# How fast would a truck have to go to pull a pedestrian onto the road? [closed]

Let's suppose a pedestrian P is walking or standing next to a highway.
Suppose a truck T will drive by the said pedestrian at speed V leaving distance L between the two.

Assuming L is a reasonably small finite size how would one calculate the force acting upon the pedestrian from both the general differences in pressure and turbulence?

Shortly put, how fast would the truck have to go in practice so that the air flow left in its wake would pull the pedestrian onto the road?

• Depends on their size, weight and balance. In general 70mph winds are hard to stand upright in. Often 100mph is considered enough to knock most people down. The bow/stern wave is a smaller portion of the vehicle's velocity so the truck would probably have to be moving very fast. – user6972 Mar 28 '14 at 20:37
• @user6972 And how slippery the sidewalk is. – Bernhard Mar 30 '14 at 14:29
• While admittedly this question is humorous, it is still very clearly a homework-like question. Please refer to our FAQ page for guidelines on posting homework-like questions. As it stands, this question is off-topic for the site – Jim Apr 22 '14 at 13:31
• I updated the question so that it hopefully fits the theme of this site better, if you have any additional pointers in that regard that would be much appreciated. – Nit Apr 22 '14 at 16:41
• What would really help this question is if you were to show some effort to solve it yourself. In a nutshell, we tend to react badly to questions that say only "calculate this thing for me" or "tell me how to do this" (which is kind of what you're doing). A better question would be if you say something like "I searched Google to see if this had been done before, I tried calculating it using method X but that didn't work because Y, and then I tried method Z but that didn't work because Z'. Is there some other method that will work?" – David Z Apr 22 '14 at 16:56

The truck will have in its wake some unknown mass of air almost moving with a speed $v$ comparable to the truck's speed $\bf V$. The pressure behind the truck will be lower than the pressure at the sidewalk because air pressure follows the Bernoulli equation, $$P_\mathbf{P} = P_\text{road} + \frac{1}{2}\rho v^2,$$ where $\rho \approx 1~$kg/m$^3$ is the air density.
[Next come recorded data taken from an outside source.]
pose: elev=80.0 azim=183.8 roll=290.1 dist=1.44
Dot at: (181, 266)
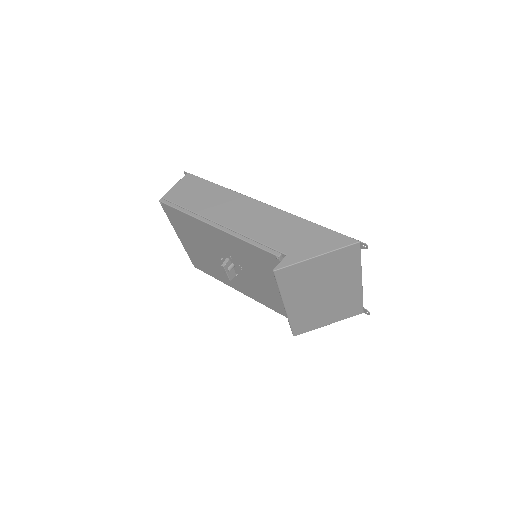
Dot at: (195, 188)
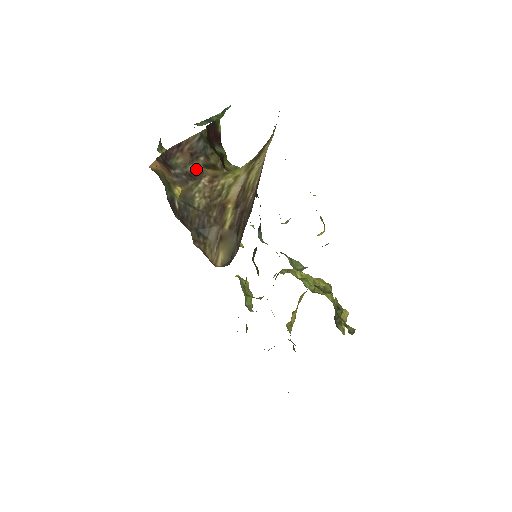
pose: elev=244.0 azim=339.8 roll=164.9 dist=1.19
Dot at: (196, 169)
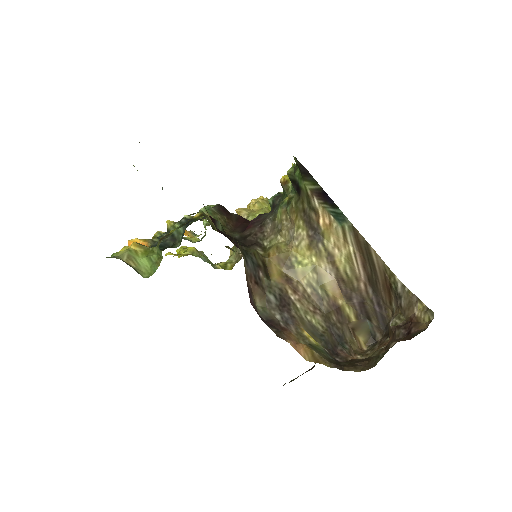
Dot at: (275, 292)
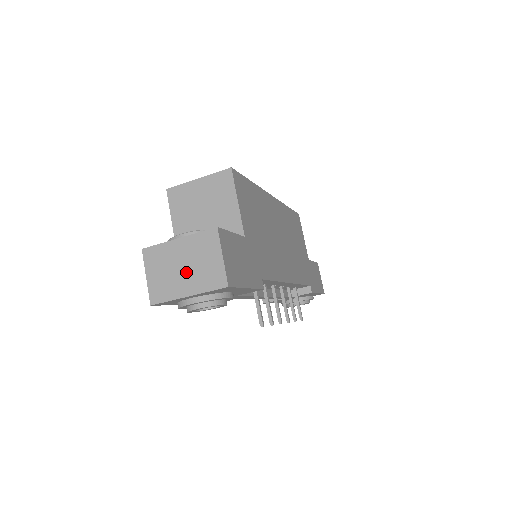
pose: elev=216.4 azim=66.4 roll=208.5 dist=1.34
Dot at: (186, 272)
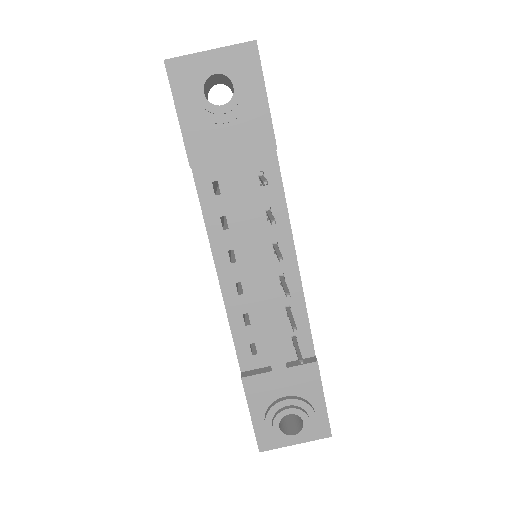
Dot at: occluded
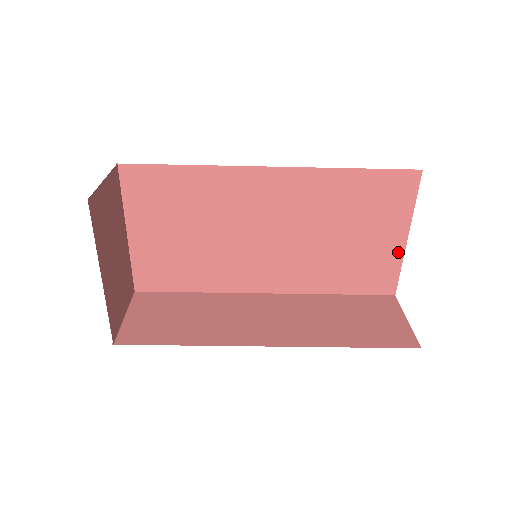
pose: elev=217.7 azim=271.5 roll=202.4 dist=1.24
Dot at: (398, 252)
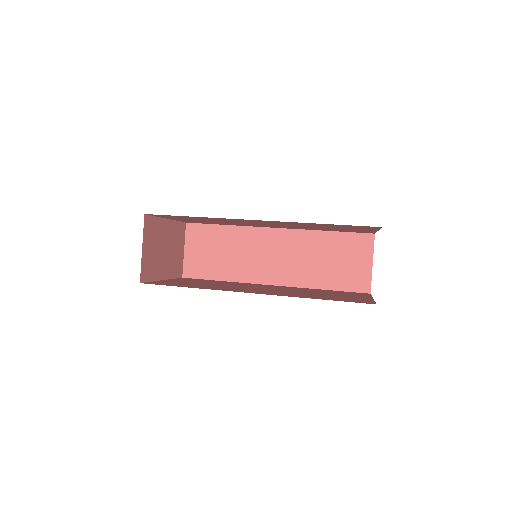
Dot at: (372, 231)
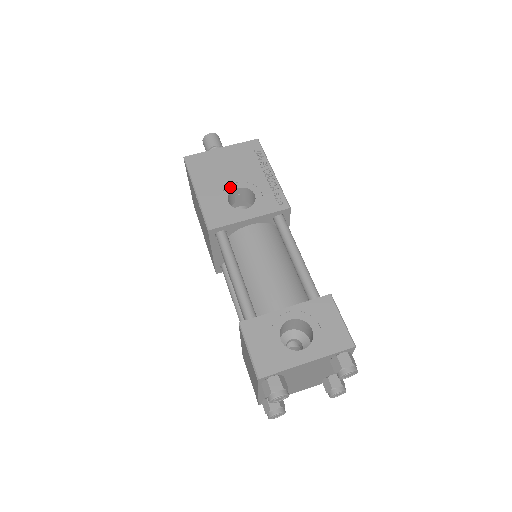
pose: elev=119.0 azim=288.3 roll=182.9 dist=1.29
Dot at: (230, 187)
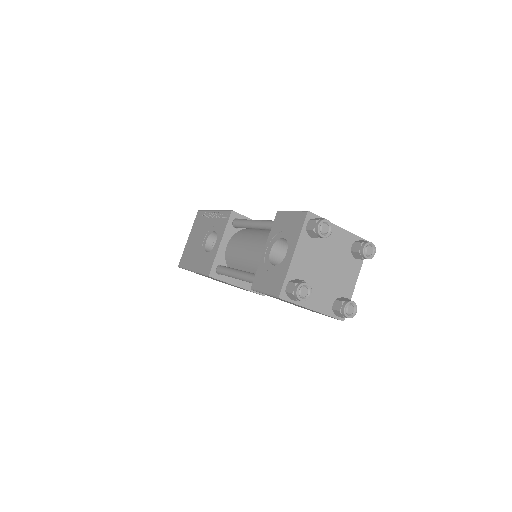
Dot at: (203, 246)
For a truck at 60 mph $\approx$ 30 m/s, this is a pressure difference of 450 Pa, or 0.004 atm.
If the pedestrian is very near the wake of the truck (note that this wake will extend partway into the buffer zone $\bf L$), they might feel this pressure difference $\rho v^2/2$ across their torso. The force depends on the orientation and area of the pedestrian. My torso is about a meter long and about 0.4 meter wide, so I could feel a force as large as 180 N. That's equivalent to about 20% of my body weight, or the lateral force that I'd feel leaning at an angle of about 10º. I can recover from a 10º lean, but I have to be ready for it.
All of these numbers should be taken as coarse approximations, because I've ignored turbulence. Turbulence will play a huge role in the dynamics here, especially for finite $\bf L$. However the order of magnitude is probably correct.